The teenager died in December 2013. She had broken a window trying to enter a residential care home for former substance abusers to visit a friend.

When officers were called, they arrested her and discovered a small quantity of cannabis in her possession. Kesia spent two nights and three days in police custody; a few hours after being released, she hanged herself in a friend’s garden.

It later emerged that Kesia had been kept in police cells despite becoming very distressed, banging her head against the wall and making suicide threats.

Although she was seen in custody by nurses, it is alleged, no formal mental health assessment was carried out, she was not seen by an appropriate adult for more than 16 hours and the police did not contact her mother, health professionals or social services.

Before that, Kesia had spent five weeks in a hospital psychiatric ward for adolescents because her mental health had deteriorated and her self-harming behaviour had become a concern.

In October 2013, she had been arrested for breach of the peace by Lancashire constabulary after she threatened suicide and self-harm.
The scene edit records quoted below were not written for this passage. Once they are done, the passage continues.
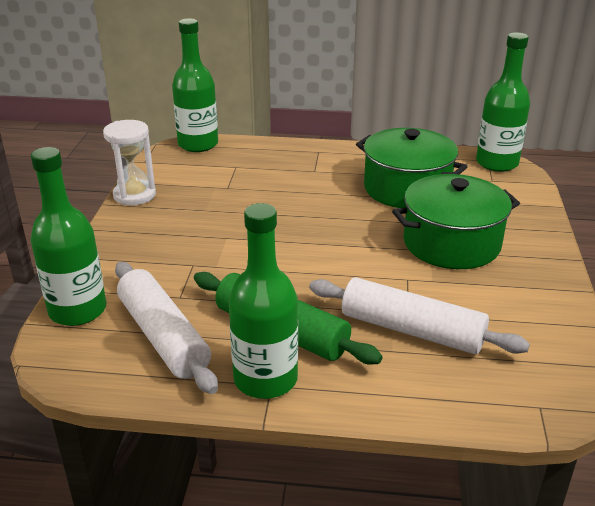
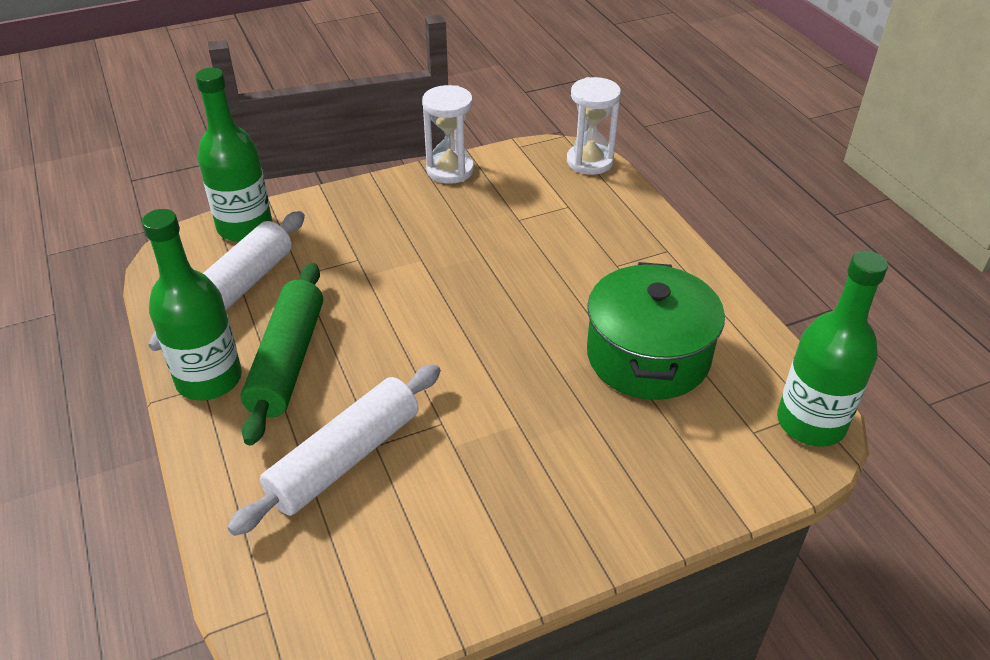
camera: 60 degrees right, 10 degrees up
green bottle [172,18,218,152] -> white hourglass [567,77,621,175]
white rolling pin [309,277,530,354] -> white rolling pin turned 45 degrees clockwise [227,364,441,536]
green pot [392,174,520,269] -> none

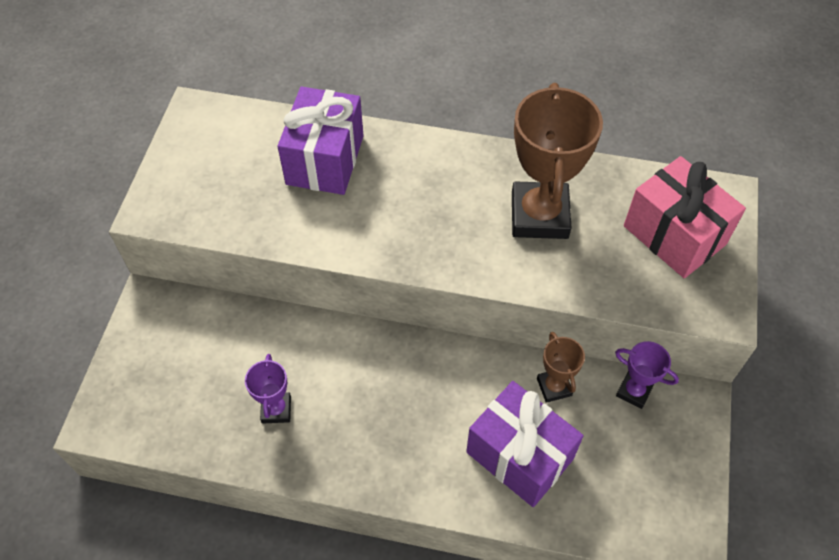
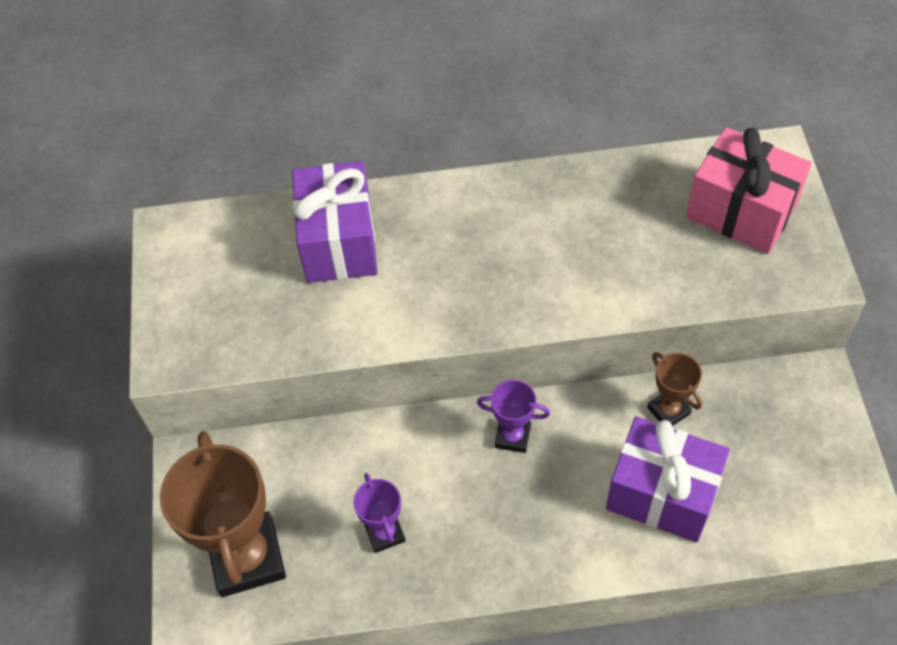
camera: 15 degrees left, 0 degrees up
brown trophy [512,83,603,239] -> brown trophy moved to [160,431,286,597]
purple trophy [615,341,679,409] -> purple trophy moved to [477,380,550,453]

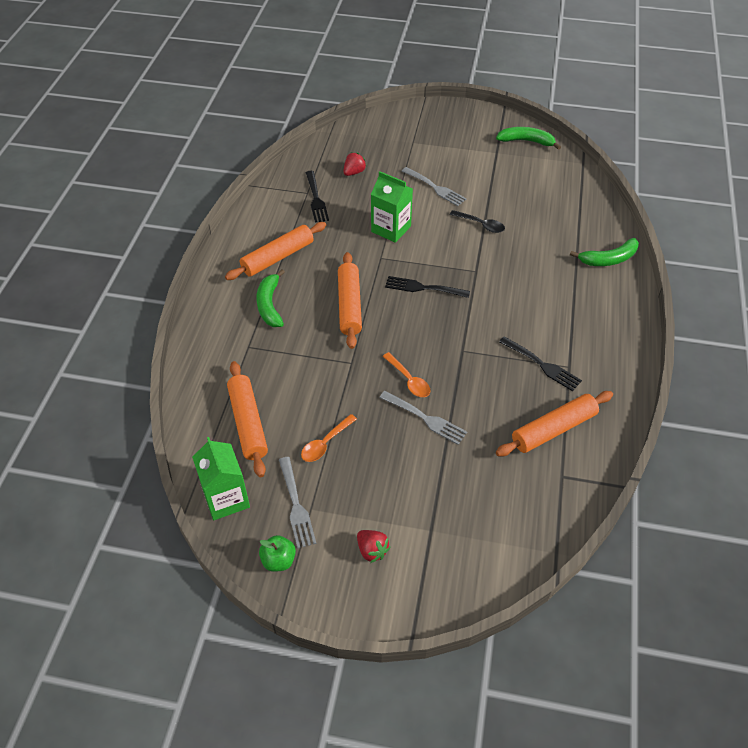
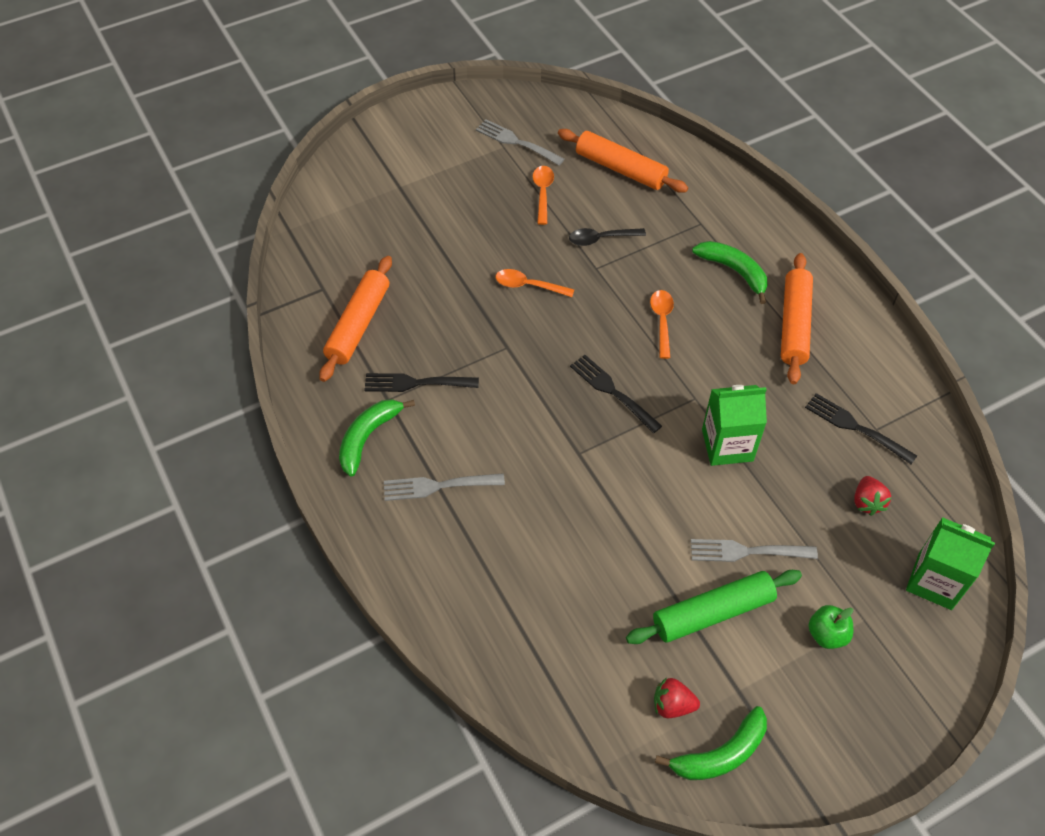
camera: 140 degrees right, 5 degrees up
green carton [192,437,250,520] -> green carton moved to [906,517,995,610]
green apple [259,535,296,572] -> green apple moved to [808,605,853,649]
orange rolling pin [338,252,362,349] -> orange spoon [650,290,674,359]
red strawberry [357,530,390,563] -> red strawberry moved to [654,677,700,718]
grey fork [379,391,467,445] -> grey fork moved to [384,473,505,501]
black fork [385,276,470,298] -> black fork turned 105 degrees counterclockwise [570,355,662,433]
black spoon [450,210,505,233] -> black spoon moved to [569,228,646,246]
green banana [570,238,639,266] -> green banana moved to [339,399,415,477]
none -> green rolling pin [626,570,802,644]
On that occasion,after being kept in a police cell overnight, she was released and later left the family home threatening to take her own life. The police were called and she had to be removed from a motorway bridge by police.

Inquest, the charity that supports relatives in coroners’ hearings, points out that statistics from the Independent Police Complaints Commission show that nearly half – seven out of 15 – deaths relating to police custody in 2011-12 involved those with mental health problems.

Deborah Coles, the co-director of Inquest, said: “This is a very troubling death of a vulnerable child who should never have been locked up in a police cell. Inquest is sadly working on far too many cases involving deaths of children and young people with mental health problems where the very systems that should be in place to protect them have failed.

“This inquest must ensure the most robust scrutiny of all those with responsibility for Kesia’s treatment and care to expose any failings and ensure that no other family has to lose a child in these disturbing circumstances.”

Kesia’s mother, Martina Brincat Baines, said: “We are devastated as a family and we hope that the Inquest will provide some answers to allow us to come to terms with this terrible tragedy.”